Assignment: Every line of the records below that holds the word "Right" belongs in the answer.

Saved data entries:
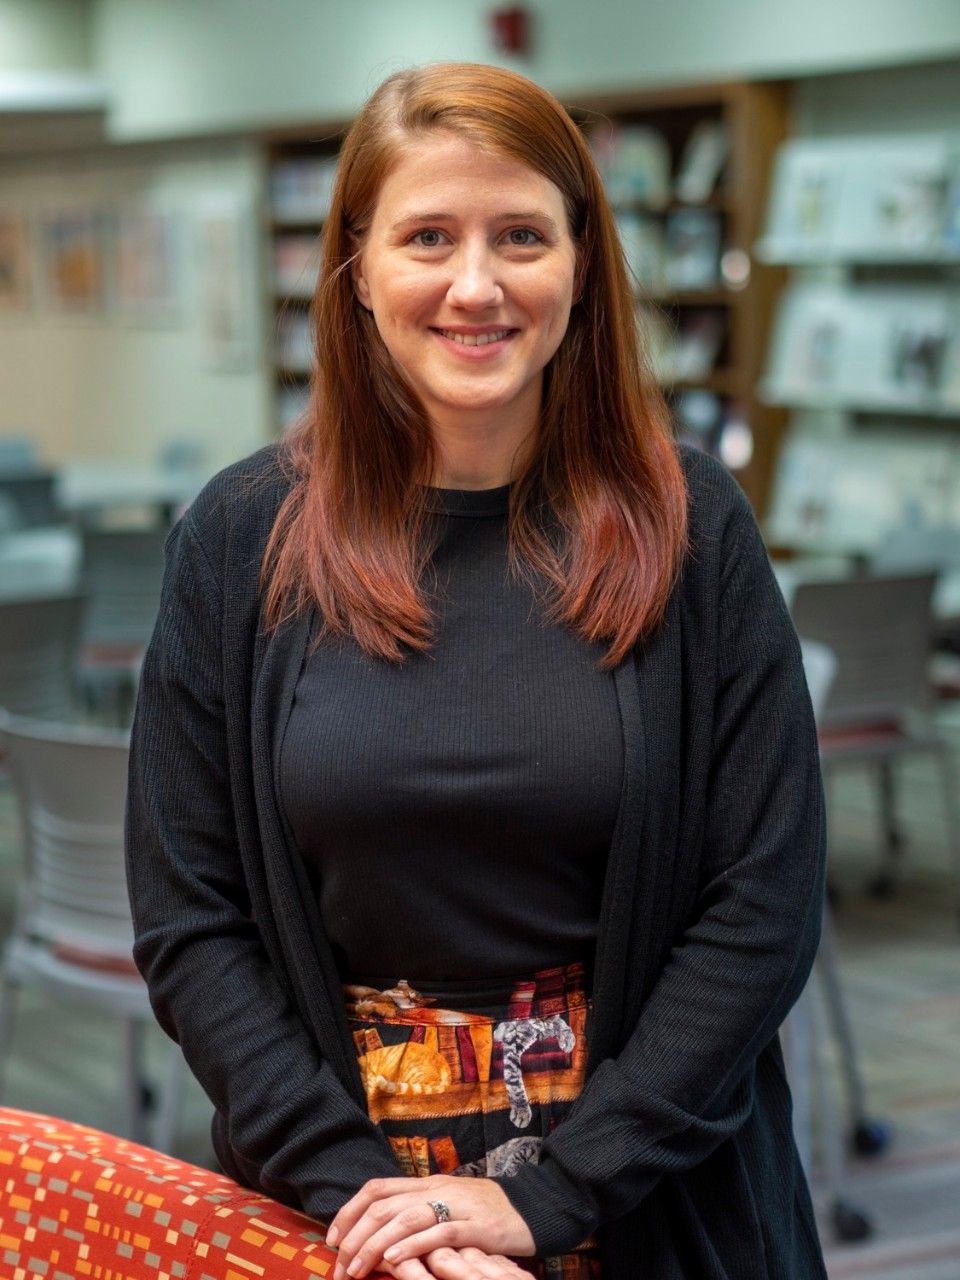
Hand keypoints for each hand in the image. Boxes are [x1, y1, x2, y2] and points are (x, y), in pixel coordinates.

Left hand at [327, 1175, 535, 1279]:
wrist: (534, 1208)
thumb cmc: (487, 1215)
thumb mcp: (449, 1207)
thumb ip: (419, 1216)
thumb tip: (380, 1238)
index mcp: (427, 1184)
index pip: (377, 1189)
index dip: (349, 1212)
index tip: (332, 1240)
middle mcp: (437, 1189)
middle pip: (384, 1205)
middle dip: (355, 1236)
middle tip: (340, 1267)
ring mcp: (457, 1206)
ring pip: (405, 1218)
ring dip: (375, 1245)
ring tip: (357, 1270)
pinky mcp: (477, 1226)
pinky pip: (439, 1233)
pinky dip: (412, 1246)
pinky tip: (394, 1262)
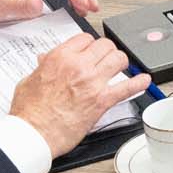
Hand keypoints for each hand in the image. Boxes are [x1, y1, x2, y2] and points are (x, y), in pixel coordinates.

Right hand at [5, 32, 141, 156]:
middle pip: (105, 45)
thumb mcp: (29, 80)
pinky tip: (144, 81)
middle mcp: (78, 66)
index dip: (90, 44)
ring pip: (118, 59)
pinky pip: (127, 87)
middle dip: (107, 51)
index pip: (85, 38)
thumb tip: (45, 60)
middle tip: (106, 59)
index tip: (91, 50)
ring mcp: (92, 82)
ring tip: (120, 67)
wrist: (34, 133)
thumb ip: (42, 67)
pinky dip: (138, 83)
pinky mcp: (102, 101)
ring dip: (121, 63)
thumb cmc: (29, 111)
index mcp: (60, 57)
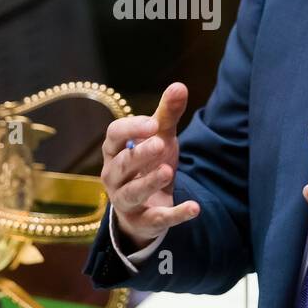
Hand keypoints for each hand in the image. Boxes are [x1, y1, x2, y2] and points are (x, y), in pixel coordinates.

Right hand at [99, 82, 199, 250]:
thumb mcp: (159, 137)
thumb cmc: (149, 163)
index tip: (153, 124)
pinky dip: (175, 214)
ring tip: (167, 172)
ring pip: (132, 192)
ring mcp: (125, 201)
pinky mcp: (143, 221)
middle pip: (122, 165)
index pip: (114, 136)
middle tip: (160, 144)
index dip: (131, 129)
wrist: (147, 205)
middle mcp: (114, 176)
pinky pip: (157, 219)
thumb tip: (180, 86)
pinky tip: (194, 208)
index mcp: (114, 151)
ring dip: (148, 183)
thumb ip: (167, 115)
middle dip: (140, 155)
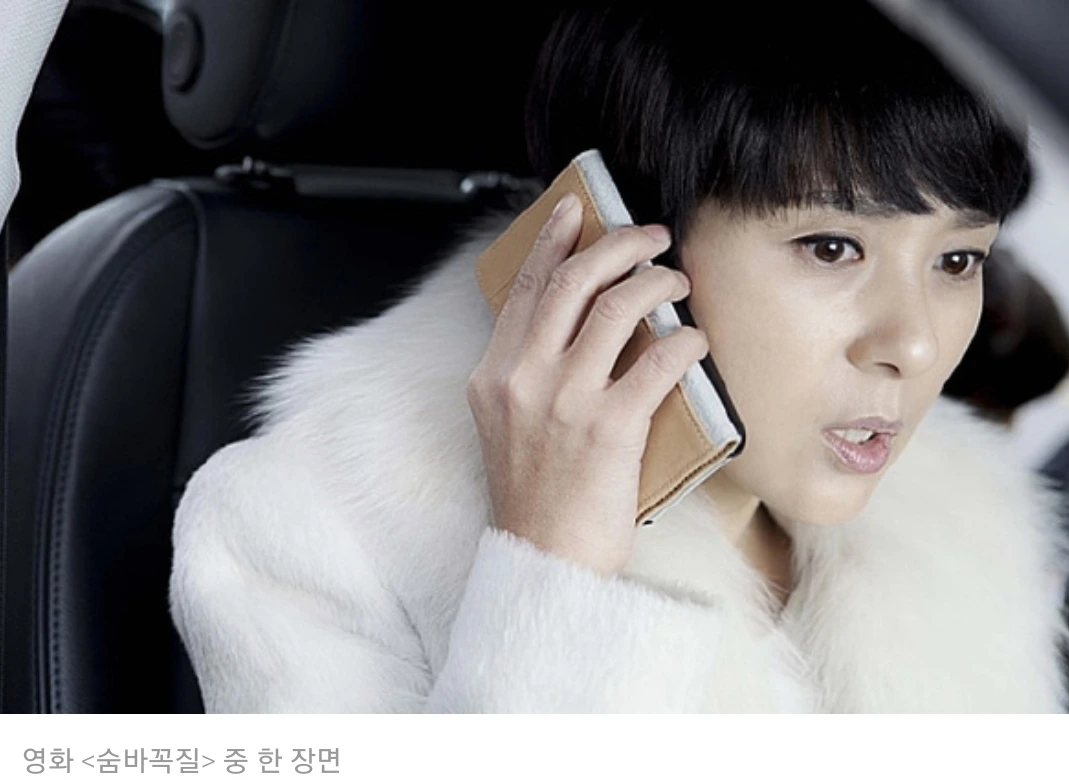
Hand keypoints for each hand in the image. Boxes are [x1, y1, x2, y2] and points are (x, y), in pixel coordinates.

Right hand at [466, 193, 708, 576]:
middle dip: (619, 244)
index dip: (554, 239)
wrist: (543, 559)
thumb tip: (574, 324)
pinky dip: (684, 339)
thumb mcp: (507, 425)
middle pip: (573, 281)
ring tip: (677, 281)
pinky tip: (694, 339)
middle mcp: (523, 378)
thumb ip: (527, 372)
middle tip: (649, 236)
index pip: (525, 287)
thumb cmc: (535, 497)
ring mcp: (565, 401)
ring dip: (657, 282)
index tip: (576, 210)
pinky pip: (658, 360)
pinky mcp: (610, 428)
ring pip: (618, 307)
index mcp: (494, 374)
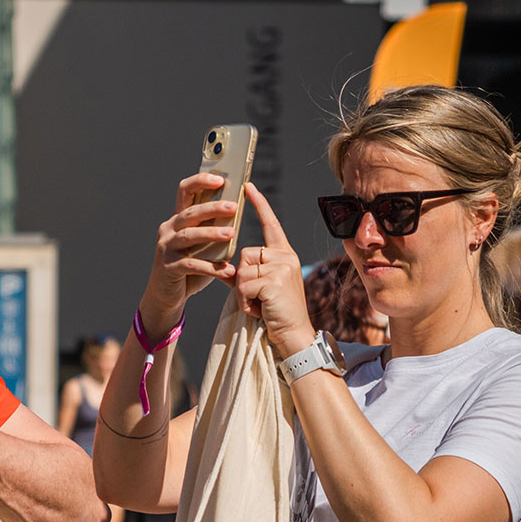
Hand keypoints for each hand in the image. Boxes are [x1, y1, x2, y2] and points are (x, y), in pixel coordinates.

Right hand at [139, 173, 238, 337]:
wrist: (167, 295)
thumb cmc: (191, 267)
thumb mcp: (203, 245)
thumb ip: (214, 229)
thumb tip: (238, 211)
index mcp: (178, 219)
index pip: (185, 190)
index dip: (200, 181)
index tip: (220, 179)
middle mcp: (169, 229)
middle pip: (191, 212)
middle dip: (212, 207)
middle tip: (234, 206)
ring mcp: (166, 248)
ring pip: (189, 235)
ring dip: (211, 233)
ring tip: (231, 233)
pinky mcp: (169, 267)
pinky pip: (191, 264)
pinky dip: (211, 267)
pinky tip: (227, 269)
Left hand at [231, 183, 313, 358]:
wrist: (294, 335)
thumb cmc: (276, 313)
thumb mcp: (263, 287)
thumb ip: (248, 273)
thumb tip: (227, 268)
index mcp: (284, 254)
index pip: (270, 224)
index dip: (259, 205)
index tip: (248, 186)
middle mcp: (285, 256)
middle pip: (245, 255)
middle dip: (243, 280)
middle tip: (259, 299)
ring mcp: (282, 267)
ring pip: (242, 271)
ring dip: (244, 293)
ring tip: (260, 305)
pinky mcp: (274, 281)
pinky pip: (243, 285)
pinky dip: (245, 302)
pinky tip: (260, 310)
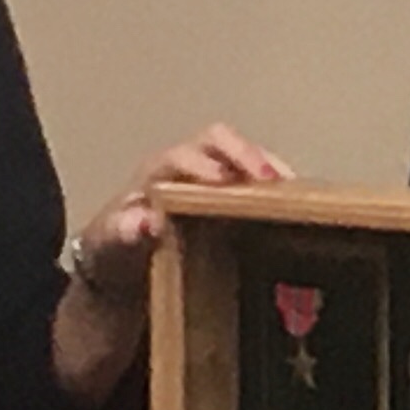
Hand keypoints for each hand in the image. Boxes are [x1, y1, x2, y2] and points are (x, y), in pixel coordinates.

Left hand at [71, 123, 291, 298]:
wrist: (122, 269)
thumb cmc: (115, 251)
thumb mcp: (110, 245)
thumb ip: (124, 233)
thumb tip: (146, 221)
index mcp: (156, 172)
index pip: (182, 155)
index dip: (202, 164)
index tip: (221, 181)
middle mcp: (186, 166)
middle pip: (219, 141)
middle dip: (246, 154)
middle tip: (270, 179)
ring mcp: (211, 178)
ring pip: (244, 157)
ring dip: (269, 169)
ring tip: (296, 191)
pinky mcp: (231, 197)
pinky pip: (256, 183)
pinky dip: (277, 190)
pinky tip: (298, 207)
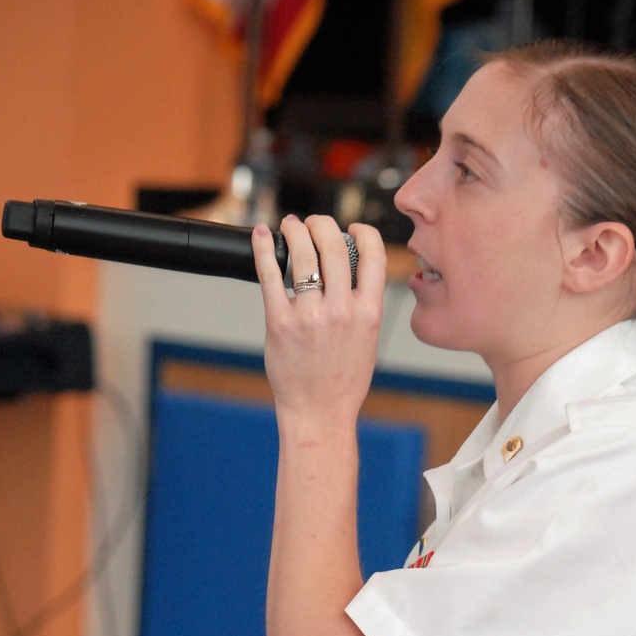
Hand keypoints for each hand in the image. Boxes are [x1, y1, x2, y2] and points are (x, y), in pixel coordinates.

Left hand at [251, 215, 385, 423]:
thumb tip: (352, 271)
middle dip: (322, 224)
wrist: (319, 413)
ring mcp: (310, 316)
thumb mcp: (368, 340)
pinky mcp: (280, 322)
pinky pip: (270, 274)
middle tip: (312, 223)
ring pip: (303, 253)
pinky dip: (263, 248)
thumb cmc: (343, 381)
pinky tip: (260, 235)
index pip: (374, 254)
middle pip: (334, 245)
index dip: (363, 232)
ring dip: (295, 230)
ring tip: (290, 226)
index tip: (352, 228)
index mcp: (369, 313)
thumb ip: (363, 305)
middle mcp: (342, 311)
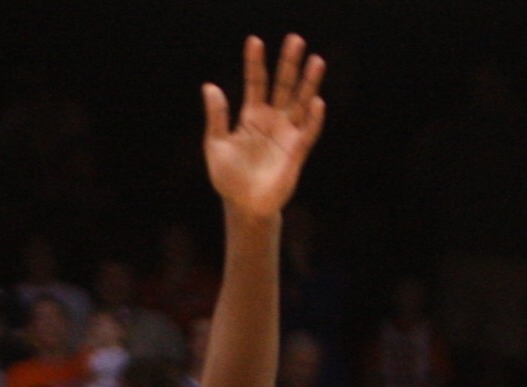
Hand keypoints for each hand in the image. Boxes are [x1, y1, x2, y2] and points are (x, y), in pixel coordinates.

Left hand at [200, 35, 326, 223]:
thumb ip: (216, 117)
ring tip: (316, 61)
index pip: (256, 83)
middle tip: (295, 39)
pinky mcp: (296, 153)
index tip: (254, 41)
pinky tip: (316, 102)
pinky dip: (313, 118)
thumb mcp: (216, 145)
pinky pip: (307, 132)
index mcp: (251, 116)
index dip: (255, 63)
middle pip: (283, 86)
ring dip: (308, 83)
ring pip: (300, 103)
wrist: (243, 207)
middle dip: (288, 64)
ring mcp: (286, 135)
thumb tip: (210, 87)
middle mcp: (272, 121)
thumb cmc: (228, 178)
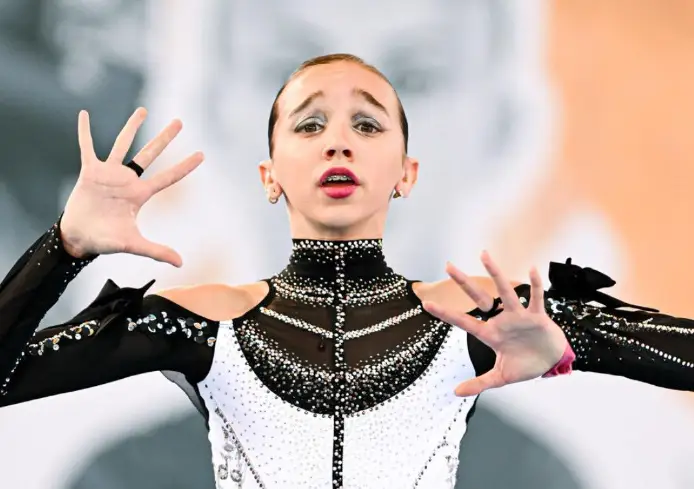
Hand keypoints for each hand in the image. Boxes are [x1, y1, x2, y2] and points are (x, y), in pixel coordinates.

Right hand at [60, 108, 203, 266]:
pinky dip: (85, 131)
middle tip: (180, 122)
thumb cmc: (106, 241)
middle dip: (165, 138)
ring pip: (123, 144)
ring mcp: (108, 174)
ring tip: (143, 110)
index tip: (202, 155)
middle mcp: (127, 180)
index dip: (185, 167)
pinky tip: (85, 114)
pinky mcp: (89, 172)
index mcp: (140, 194)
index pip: (168, 178)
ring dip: (132, 127)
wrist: (78, 238)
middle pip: (150, 154)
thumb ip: (157, 251)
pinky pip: (86, 147)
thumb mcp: (134, 244)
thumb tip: (182, 263)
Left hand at [423, 251, 567, 396]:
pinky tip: (533, 269)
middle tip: (448, 266)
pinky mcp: (537, 316)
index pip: (463, 321)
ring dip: (495, 273)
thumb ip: (479, 383)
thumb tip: (456, 393)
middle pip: (479, 298)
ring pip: (505, 291)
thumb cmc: (526, 364)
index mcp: (490, 334)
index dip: (445, 314)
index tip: (426, 303)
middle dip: (464, 283)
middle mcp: (501, 320)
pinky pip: (536, 297)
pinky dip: (535, 285)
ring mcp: (518, 316)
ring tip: (484, 255)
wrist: (552, 362)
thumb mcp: (501, 377)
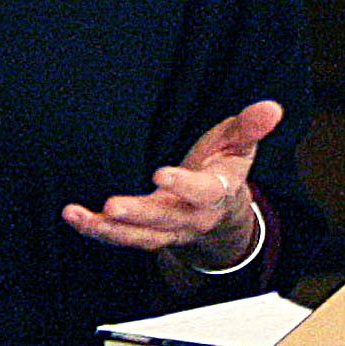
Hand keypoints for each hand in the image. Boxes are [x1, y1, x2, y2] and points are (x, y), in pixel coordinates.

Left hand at [60, 100, 281, 265]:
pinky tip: (73, 216)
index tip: (161, 174)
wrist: (220, 213)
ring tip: (80, 216)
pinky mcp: (147, 233)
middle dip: (140, 215)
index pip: (203, 192)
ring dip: (109, 230)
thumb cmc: (224, 170)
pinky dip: (96, 230)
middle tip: (112, 206)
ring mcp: (167, 229)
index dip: (185, 185)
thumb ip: (250, 127)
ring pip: (140, 237)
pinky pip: (121, 237)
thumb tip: (272, 108)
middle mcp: (190, 216)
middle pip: (166, 220)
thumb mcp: (238, 144)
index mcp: (215, 193)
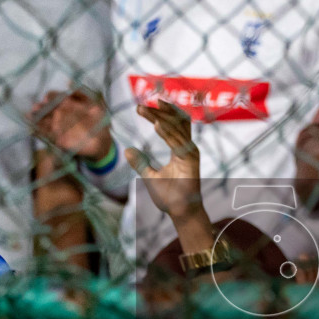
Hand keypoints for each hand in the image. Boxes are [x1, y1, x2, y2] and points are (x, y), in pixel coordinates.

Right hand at [32, 89, 111, 163]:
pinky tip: (33, 129)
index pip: (54, 97)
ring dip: (36, 119)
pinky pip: (46, 135)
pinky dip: (38, 132)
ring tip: (30, 117)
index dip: (50, 97)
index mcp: (67, 103)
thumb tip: (68, 82)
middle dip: (40, 108)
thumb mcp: (94, 105)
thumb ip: (82, 93)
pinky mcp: (57, 140)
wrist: (103, 142)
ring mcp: (57, 126)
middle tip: (36, 108)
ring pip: (43, 121)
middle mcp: (59, 113)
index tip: (48, 98)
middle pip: (46, 109)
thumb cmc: (99, 121)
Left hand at [128, 102, 201, 219]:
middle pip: (176, 122)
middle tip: (141, 106)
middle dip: (159, 111)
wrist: (181, 212)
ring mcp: (190, 154)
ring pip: (176, 129)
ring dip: (160, 118)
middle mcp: (187, 149)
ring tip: (146, 110)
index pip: (172, 126)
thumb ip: (140, 162)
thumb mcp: (149, 176)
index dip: (159, 114)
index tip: (142, 108)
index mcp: (180, 150)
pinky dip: (167, 132)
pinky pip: (178, 142)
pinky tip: (156, 124)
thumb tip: (127, 150)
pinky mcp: (191, 161)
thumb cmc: (169, 196)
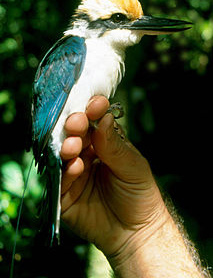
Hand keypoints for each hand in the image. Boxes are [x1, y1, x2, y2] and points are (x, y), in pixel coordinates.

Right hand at [60, 96, 166, 256]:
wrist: (137, 232)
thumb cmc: (139, 193)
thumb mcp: (132, 166)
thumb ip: (115, 146)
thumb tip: (105, 118)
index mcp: (102, 145)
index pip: (94, 124)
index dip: (93, 112)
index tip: (97, 104)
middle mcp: (85, 156)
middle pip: (75, 136)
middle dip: (74, 127)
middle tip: (77, 122)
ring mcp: (74, 175)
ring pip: (63, 156)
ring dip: (67, 147)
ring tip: (73, 145)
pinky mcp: (65, 195)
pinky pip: (61, 181)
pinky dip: (66, 172)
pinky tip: (75, 167)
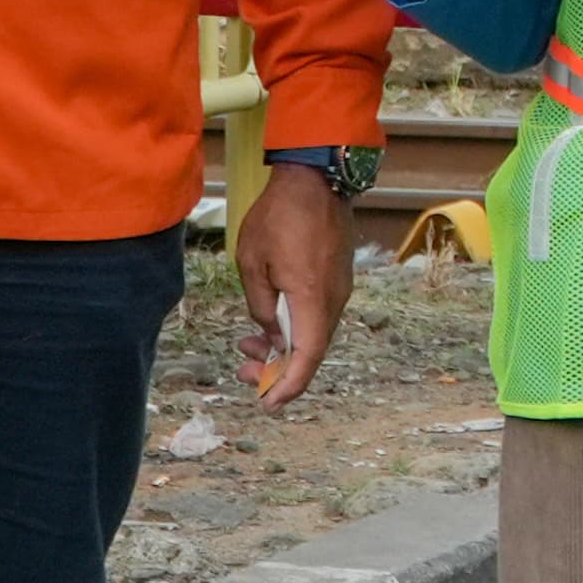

Task result:
Right hand at [5, 32, 141, 156]:
Right hand at [99, 82, 199, 250]:
Right hand at [466, 193, 708, 576]:
Right hand at [139, 173, 238, 337]:
Right hand at [60, 108, 203, 266]:
Right hand at [32, 89, 111, 163]:
Right hand at [60, 96, 166, 256]:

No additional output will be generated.